Police Detective Emmanuel Cooper has wrangled a temporary assignment in Johannesburg from Durban so that he can be near his beloved Davida and their daughter Rebekah. Emmanuel is called in on a bloody robbery of a white middle-class couple and the son of his best friend, Zulu Detective Constable Samuel Shabalala, is the prime suspect. But Emmanuel thinks the evidence has fallen into place a bit too glibly. He’s stymied in his efforts to truly investigate by a superior who seems to have it in for the Zulu teenager – who doesn’t help matters by refusing to give an alibi.

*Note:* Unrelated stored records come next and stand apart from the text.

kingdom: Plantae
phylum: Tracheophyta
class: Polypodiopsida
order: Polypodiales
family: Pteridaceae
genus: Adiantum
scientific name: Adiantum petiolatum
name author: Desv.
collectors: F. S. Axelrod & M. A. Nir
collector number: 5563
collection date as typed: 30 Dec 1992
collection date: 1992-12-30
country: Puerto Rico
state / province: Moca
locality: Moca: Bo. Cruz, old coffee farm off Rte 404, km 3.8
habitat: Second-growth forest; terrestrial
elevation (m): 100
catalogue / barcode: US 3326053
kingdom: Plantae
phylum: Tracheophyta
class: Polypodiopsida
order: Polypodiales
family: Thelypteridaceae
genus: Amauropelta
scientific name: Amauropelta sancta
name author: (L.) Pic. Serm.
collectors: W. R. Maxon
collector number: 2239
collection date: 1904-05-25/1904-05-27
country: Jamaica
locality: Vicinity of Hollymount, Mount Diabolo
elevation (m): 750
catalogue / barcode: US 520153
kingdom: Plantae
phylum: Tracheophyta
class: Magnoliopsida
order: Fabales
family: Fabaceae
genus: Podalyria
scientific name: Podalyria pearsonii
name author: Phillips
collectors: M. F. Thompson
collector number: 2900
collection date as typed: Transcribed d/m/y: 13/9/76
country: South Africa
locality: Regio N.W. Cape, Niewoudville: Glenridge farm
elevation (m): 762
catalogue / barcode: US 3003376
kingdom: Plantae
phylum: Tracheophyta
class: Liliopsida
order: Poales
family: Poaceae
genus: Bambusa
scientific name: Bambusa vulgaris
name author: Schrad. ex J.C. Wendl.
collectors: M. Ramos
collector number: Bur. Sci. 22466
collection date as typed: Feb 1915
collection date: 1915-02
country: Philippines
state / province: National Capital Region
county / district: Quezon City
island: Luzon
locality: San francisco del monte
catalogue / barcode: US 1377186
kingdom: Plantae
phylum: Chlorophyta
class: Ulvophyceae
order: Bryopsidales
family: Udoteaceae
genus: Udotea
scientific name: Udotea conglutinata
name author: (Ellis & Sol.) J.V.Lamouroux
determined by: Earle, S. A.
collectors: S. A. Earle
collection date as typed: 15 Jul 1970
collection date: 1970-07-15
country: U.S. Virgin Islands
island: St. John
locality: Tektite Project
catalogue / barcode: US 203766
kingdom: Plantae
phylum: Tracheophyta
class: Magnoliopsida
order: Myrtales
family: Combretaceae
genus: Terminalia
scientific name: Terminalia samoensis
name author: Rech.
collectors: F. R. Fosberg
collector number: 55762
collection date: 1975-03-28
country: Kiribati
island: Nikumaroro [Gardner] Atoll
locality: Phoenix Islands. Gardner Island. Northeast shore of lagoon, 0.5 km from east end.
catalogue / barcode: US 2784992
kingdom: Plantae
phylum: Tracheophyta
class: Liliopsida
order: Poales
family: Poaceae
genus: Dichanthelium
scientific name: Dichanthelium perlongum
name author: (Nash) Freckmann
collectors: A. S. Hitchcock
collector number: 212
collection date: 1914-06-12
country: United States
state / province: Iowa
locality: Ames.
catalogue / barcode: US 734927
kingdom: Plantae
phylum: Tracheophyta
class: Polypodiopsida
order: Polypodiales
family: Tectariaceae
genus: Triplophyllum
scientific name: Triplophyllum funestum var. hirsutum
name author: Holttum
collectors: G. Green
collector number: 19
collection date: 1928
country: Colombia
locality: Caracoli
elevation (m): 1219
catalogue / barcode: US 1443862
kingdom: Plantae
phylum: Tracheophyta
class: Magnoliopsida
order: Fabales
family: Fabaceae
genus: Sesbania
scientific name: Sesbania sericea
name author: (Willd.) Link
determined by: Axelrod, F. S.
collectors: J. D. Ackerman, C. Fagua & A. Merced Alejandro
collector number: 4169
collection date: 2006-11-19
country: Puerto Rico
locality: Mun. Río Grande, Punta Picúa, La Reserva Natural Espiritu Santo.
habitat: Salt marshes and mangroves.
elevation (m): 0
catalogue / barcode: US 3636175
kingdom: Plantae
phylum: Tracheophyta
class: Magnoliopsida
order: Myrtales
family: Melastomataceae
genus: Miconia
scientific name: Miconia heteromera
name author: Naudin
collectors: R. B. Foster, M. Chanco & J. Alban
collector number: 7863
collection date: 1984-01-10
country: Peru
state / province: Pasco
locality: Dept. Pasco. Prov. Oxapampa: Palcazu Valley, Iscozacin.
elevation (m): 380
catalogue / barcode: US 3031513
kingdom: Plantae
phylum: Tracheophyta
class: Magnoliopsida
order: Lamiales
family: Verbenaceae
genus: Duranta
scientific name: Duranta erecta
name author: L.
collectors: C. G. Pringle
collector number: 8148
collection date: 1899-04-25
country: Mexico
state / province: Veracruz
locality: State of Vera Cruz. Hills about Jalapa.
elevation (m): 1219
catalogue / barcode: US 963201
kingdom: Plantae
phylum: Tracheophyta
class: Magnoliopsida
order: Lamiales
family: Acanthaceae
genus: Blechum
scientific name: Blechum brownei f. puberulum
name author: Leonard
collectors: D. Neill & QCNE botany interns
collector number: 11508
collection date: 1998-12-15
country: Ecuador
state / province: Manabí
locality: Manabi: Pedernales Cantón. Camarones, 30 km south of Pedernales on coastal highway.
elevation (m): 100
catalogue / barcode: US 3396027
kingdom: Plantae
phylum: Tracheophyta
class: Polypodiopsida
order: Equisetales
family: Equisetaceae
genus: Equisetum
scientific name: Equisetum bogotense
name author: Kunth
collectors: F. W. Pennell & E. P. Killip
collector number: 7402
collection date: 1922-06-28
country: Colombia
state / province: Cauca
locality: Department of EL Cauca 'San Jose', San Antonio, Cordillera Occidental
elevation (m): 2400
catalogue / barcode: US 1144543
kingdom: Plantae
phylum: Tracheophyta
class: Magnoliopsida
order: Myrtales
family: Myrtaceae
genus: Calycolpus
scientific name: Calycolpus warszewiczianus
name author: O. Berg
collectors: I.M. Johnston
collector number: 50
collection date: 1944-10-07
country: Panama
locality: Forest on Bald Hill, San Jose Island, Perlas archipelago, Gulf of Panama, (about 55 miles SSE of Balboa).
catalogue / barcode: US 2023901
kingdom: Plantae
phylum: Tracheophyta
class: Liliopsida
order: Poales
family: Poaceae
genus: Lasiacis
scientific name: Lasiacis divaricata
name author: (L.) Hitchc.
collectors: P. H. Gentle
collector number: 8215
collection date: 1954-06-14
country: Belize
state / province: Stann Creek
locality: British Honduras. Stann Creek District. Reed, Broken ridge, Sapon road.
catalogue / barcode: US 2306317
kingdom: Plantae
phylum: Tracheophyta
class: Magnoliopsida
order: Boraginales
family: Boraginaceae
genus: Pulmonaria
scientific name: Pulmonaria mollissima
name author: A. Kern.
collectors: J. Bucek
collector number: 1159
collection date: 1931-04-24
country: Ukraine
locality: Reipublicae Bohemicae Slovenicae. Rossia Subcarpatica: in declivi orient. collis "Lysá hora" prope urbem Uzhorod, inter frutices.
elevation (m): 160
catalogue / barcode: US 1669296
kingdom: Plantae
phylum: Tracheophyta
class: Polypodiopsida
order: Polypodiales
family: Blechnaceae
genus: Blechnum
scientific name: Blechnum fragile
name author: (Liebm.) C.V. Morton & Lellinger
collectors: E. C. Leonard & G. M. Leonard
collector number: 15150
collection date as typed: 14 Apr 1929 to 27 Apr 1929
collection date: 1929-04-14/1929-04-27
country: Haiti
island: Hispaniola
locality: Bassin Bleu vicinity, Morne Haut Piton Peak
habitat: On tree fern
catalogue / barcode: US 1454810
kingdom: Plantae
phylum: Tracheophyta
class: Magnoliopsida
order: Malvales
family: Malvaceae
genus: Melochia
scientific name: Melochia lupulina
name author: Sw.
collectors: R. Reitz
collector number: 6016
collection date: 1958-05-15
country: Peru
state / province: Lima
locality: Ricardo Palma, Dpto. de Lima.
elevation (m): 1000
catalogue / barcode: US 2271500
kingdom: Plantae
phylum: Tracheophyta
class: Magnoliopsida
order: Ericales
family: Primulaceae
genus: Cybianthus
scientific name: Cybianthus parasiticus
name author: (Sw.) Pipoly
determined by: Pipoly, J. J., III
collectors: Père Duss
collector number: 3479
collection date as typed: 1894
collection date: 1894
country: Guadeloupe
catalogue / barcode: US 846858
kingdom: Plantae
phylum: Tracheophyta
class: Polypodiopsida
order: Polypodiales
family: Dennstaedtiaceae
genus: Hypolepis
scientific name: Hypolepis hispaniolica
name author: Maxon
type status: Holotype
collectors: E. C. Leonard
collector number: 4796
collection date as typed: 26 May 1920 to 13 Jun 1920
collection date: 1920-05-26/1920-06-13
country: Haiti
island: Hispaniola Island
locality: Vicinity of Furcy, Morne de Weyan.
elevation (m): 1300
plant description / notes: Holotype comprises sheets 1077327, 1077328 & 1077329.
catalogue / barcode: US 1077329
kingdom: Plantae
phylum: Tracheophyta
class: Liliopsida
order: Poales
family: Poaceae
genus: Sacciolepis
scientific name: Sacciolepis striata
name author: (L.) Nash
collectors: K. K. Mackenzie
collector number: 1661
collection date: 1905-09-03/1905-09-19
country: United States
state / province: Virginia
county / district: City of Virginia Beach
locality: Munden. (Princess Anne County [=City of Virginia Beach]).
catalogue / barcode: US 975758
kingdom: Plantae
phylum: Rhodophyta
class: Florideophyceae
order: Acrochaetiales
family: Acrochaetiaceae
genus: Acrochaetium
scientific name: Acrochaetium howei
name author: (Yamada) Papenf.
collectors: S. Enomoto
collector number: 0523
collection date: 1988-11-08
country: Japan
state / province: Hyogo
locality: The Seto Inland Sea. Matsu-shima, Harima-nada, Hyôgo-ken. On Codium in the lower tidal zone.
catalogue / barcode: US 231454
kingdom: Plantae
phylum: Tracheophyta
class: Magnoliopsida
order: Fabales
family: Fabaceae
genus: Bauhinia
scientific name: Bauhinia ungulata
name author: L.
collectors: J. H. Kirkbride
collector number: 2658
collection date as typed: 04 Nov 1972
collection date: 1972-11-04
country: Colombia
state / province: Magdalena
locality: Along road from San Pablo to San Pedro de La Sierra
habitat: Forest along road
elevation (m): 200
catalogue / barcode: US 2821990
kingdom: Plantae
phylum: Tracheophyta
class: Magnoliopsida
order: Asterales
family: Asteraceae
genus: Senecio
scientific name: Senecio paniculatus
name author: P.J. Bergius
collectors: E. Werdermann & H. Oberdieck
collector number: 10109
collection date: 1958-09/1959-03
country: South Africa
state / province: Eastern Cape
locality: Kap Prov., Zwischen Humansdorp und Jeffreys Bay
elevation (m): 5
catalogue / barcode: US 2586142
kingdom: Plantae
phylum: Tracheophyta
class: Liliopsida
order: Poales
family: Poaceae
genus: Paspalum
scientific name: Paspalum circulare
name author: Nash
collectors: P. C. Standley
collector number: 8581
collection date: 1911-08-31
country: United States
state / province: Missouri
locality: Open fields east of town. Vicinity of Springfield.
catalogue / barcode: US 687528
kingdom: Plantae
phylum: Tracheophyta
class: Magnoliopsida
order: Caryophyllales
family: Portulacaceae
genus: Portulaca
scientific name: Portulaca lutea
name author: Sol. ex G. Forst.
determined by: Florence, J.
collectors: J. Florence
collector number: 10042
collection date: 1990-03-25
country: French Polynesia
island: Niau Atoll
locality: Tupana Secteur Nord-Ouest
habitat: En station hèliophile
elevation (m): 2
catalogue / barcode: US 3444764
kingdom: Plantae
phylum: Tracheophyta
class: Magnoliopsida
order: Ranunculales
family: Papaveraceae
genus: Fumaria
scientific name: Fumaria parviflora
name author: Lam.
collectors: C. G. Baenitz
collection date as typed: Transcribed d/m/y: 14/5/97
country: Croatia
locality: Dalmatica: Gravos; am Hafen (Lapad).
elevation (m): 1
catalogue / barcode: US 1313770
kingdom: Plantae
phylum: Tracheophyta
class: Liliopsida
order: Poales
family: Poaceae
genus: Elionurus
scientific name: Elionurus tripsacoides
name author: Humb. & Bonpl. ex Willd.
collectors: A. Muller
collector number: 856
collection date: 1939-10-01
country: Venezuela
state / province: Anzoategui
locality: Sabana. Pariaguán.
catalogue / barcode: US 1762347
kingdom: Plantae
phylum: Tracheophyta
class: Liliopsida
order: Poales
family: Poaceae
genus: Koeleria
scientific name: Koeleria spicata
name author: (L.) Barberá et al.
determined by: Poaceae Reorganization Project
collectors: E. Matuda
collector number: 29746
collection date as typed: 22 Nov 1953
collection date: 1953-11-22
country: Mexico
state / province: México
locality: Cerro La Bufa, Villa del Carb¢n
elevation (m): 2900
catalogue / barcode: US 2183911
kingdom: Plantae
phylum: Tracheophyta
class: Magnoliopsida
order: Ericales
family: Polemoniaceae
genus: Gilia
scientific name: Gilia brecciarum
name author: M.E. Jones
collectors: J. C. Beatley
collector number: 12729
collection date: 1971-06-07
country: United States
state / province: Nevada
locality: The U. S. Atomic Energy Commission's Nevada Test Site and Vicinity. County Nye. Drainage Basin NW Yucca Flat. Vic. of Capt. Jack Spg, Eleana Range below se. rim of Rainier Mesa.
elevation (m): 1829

After that the events and action come fast and vividly. I first wondered if this book really was historical fiction. The action felt immediate and topical. As I kept reading (I had no choice, the book is a page turner!), I fell deeper and deeper into Jim Crow, or rather apartheid, South Africa. Nunn does a brilliant job of seeing that evil system through Emmanuel’s eyes.
Davida is a woman of color, meaning that Emmanuel’s love for her is illegal. That business of caste, of making some people more worthwhile than others, is at the heart of Present Darkness, where brutal men protecting a brutal system are rewarded and men like Emmanuel and Shabalala must fight their corrupt coworkers and the system itself in order to protect their loved ones.
This well-plotted book is like a jigsaw puzzle whose pieces fit together with a terrible precision, and yet can be read with hope that the good guys will prevail. (It is a series, after all.) Recommended for anyone who loves a good mystery with a complicated, tough protagonist worth falling for.